I'm an inveterate reader, but not a book collector.  I want to read as much as I can, but don't particularly care what condition a cover is or what printing it is.  And I'm very much a cheapskate.  Because of these things, getting some of the more obscure Sherlockian scholarship is a inner struggle for me.

But when Denny Dobry posted on Facebook last week about his open house and BSI Trust books sale, I knew I'd find some good stuff.  Little did I know just how good it would be!

As you can see from the pictures from Denny's post, there is a LOT of stuff for sale here.  And since I won't be able to go to his open house on August 21, I just sent him a quick email to see if he had a list of the books available.  Denny said it would actually be able for me to just send him my list and he would compare the two.  A few days later, I got an email back with titles and prices, and it was time for me to prioritize (remember: cheapskate).

Some of these titles I'd put on my TBR list years ago, so I didn't really remember what they were.  Turns out, I wasn't interested in a few of them anymore.  Others, Denny had multiple copies of, so I was happy to take the cheaper one and leave pristine copies for someone who would really appreciate its condition.

Once it was all said and done, a check was mailed, and somehow Denny's Medial Mail package to me arrived before my first class envelope to him. (The check's in the mail, I promise!)

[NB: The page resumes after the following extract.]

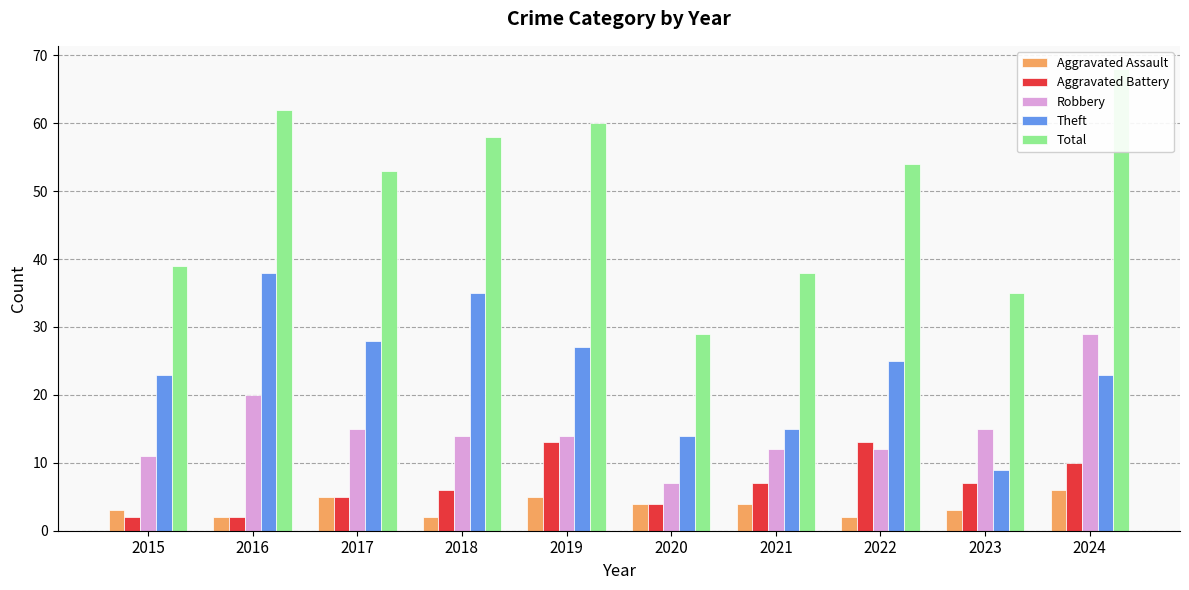

Between 2021 and 2023, which series saw the biggest shift?

Theft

So on a Saturday afternoon, I came home to an innocent looking cardboard box on my porch, but what was inside was a treasure:

The Oxford Sherlock Holmes 

    The Valley of Fear

    The Hound of the Baskervilles

    The Return

    The Adventures

    His Last Bow

So Painful a Scandal – John Berquist 

Sherlock Alive – Vincent Starrett 

Irregular Records of the Early Forties – Jon Lellenberg

Irregular Crises of the Late Forties – Jon Lellenberg 

France in the Blood – Catherine Cooke

Holmes’ Range – Walter Armstrong

The View-Halloa – Dana Richards

The Before Breakfast Pipe – David Hammer 

The Illustrious Client’s Casebook

The Illustrious Client's Third Casebook

As someone who is always on the lookout for Sherlockiana to read, I like to keep a healthy backlog of things to read as shown in my Sherlockian TBR shelf below.  These 15 new titles will get added to my bookcases of things to read and I feel very content knowing I'm not going to run out of reading material any time soon!

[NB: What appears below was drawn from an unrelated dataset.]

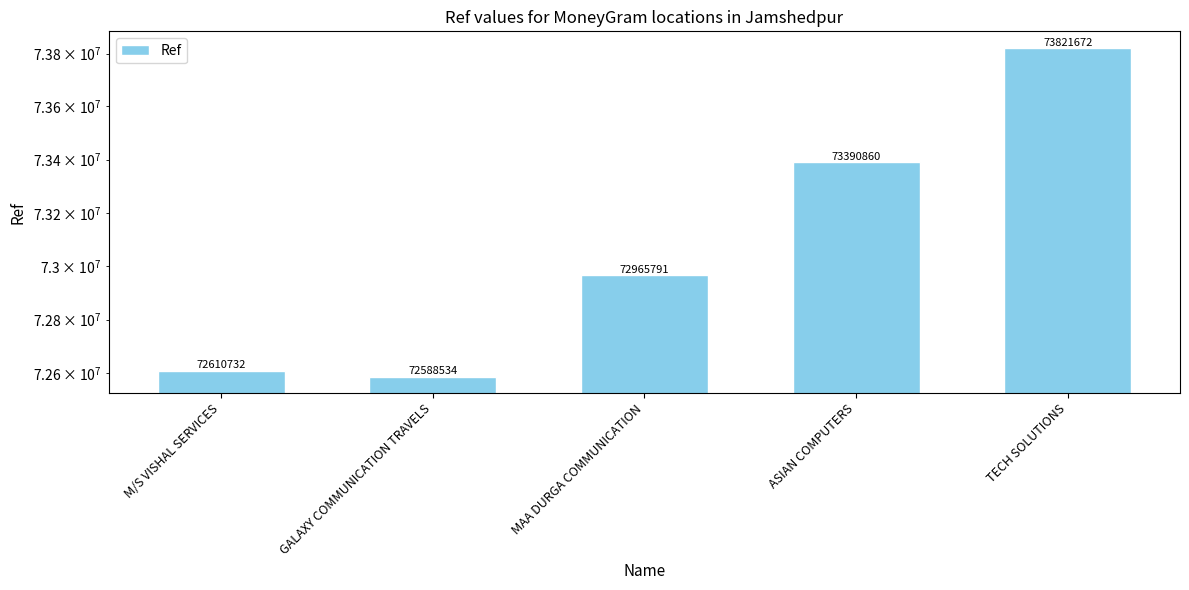

What value does the data have at GALAXY COMMUNICATION TRAVELS?

72588534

For those of you who can make it to Denny's house in Pennsylvania on August 21, here's the information on his open house:

Book Fair and Open House – Mark your calendar for August 21,2021 and plan to attend a Book Fair and Open House at Denny Dobry’s 221b Baker Street sitting room re-Creation in Reading, Pennsylvania. The re-creation has been described as the most detailed and accurate of all the existing re-creations. Thousands of books will be available for purchase at rock-bottom prices. These books have been donated to support the Baker Street Irregulars Trust Historical Archives. The selection includes many editions of the Canon, rare Sherlockian Scholarship titles, hundreds of pastiches & parodies, a variety of non-Sherlockian Doyle’s works, titles from other mystery writers (Sayers, Christie, Queen, Starrett etc.), an extensive Christopher Morley & P. G. Wodehouse selection and crime & British reference works. In addition, many items such as statues, glassware, mugs, games, jigsaw puzzles and posters will also be available. Publications by the Baker Street Irregular Press will also be available for sale. This sale likely provides the widest selection of Sherlockian items available anywhere.

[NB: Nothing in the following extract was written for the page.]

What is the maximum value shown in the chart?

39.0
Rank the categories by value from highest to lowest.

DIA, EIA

The hours of the Open House/Book Fair will be from 10:00am until everyone is gone. The address is 5003 Stony Run Drive, Reading, PA. Lunch will be available. Reading is 100 miles from Manhattan, 80 miles from Baltimore and 40 miles from Philadelphia. Start planning your car pool.

If some out of towners stay over Friday and/or Saturday night, I would be happy to arrange for getting together for dinner.